Eksklusif menunjang perkembangan mental, emosional, dan social yang sehat


4

bagi tumbuh kembang bayi (Roesli Utami, 2010). ASI dapat mempengaruhi

tumbuh kembang bayi, termasuk perkembangan mental emosional melalui

kelekatan yang terbentuk melalui lewat menyusui. Kondisi mental emosional

pada usia dini dapat mempengaruhi periode perkembangan anak pada tahap

selanjutnya. Anak dengan mental emosional yang baik pada usia dini akan

mengalami perkembangan positif pada tahap berikutnya, dan pada akhirnya

mereka akan menjadi generasi penerus bangsa yang sehat secara emosional.

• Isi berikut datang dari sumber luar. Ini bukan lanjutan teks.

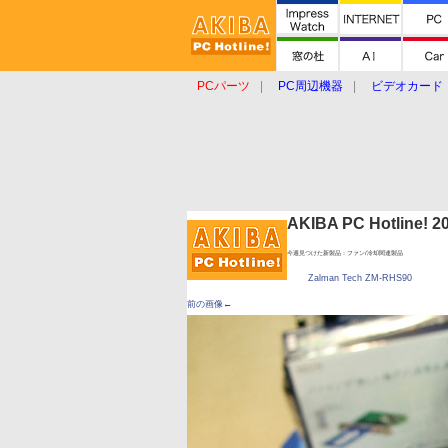
PCパーツ
PC周辺機器
ビデオカード
タブレット
おもしろグッズ
ショップ
AKIBA PC Hotline!
今週見つけた新製品：ファン/冷却関連製品
Zalman Tech ZM-RHS90
前の画像←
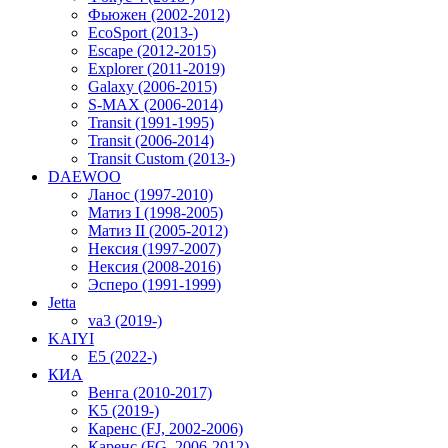
Фьюжен (2002-2012)
EcoSport (2013-)
Escape (2012-2015)
Explorer (2011-2019)
Galaxy (2006-2015)
S-MAX (2006-2014)
Transit (1991-1995)
Transit (2006-2014)
Transit Custom (2013-)
DAEWOO
Ланос (1997-2010)
Матиз I (1998-2005)
Матиз II (2005-2012)
Нексия (1997-2007)
Нексия (2008-2016)
Эсперо (1991-1999)
Jetta
va3 (2019-)
KAIYI
E5 (2022-)
КИА
Венга (2010-2017)
K5 (2019-)
Каренс (FJ, 2002-2006)
Каренс (FG, 2006-2012)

Sebaliknya, anak usia dini yang terganggu perkembangan mental

emosionalnya merupakan tanda awal kejahatan pada usia remaja seperti

konsumsi alkohol, kecanduan nikotin, penyalahgunaan zat, pelanggaran

hukum, dan perilaku seks bebas (Medica Hospitalia, 2015).

Berdasarkan latar belakang di atas maka perlu kiranya dilakukan studi

tentang mental emosional anak usia dini berdasarkan riwayat pemberian ASI.

oleh karena itu peneliti tertarik untuk meneliti lebih jauh tentang Hubungan

Pemberian ASI Eksklusif terhadap mental emosional anak usia 3-5 tahun.

1.2. Rumusan Masalah

Berdasarkan uraian dalam latar belakang maka dapat dirumuskan

masalah sebagai berikut: Apakah terdapat hubungan pemberian ASI

Eksklusif terhadap mental emosional anak usia 3-5tahun?

1.3. Tujuan Penelitian

1.3.1. Tujuan Umum


5

Adapun tujuan umum dari penelitian ini yaitu mengetahui hubungan

pemberian ASI Eksklusif terhadap mental emosional anak usia 3-5

tahun

1.3.2. Tujuan Khusus

1) Untuk mengidentifikasi pemberian ASI Eksklusif terhadap anak

usia 3-5 tahun

2) Untuk mengidentifikasi mental emosional anak usia 3-5 tahun

3) Untuk menganalisis hubungan pemberian ASI Eksklusif terhadap

mental emosional anak usia 3-5 tahun

1.4. Manfaat Penelitian

1.4.1. Bagi Peneliti

1) Menambah wawasan baru serta meningkatkan pemahaman tentang

hubungan pemberian ASI Eksklusif terhadap mental emosional

anak usia 3-5 tahun

2) Menambah pengetahuan di bidang penelitian

1.4.2. Bagi Institusi Pendidikan

Penelitian ini diharapkan dapat menambah kepustakaan

1.4.3. Bagi Institusi Kesehatan

Dengan diketahui hubungan pemberian ASI eksklusif terhadap mental

emosional anak akan menjadi informasi bagi pemberi layanan


6

kebidanan untuk dapat memberikan konseling serta penyuluhan yang

baik dimulai pada saat masa kehamilan, persalinan hingga pada masa

nifas.

1.4.4. Bagi Masyarakat

Memberikan informasi tentang hubungan pemberian ASI terhadap

mental emosional anak usia 3-5 tahun, sehingga masyarakat lebih

meningkatkan kepeduliannya terhadap pentingnya dalam pemberian

ASI Eksklusif yang tepat dan sehat pada bayi atau anak.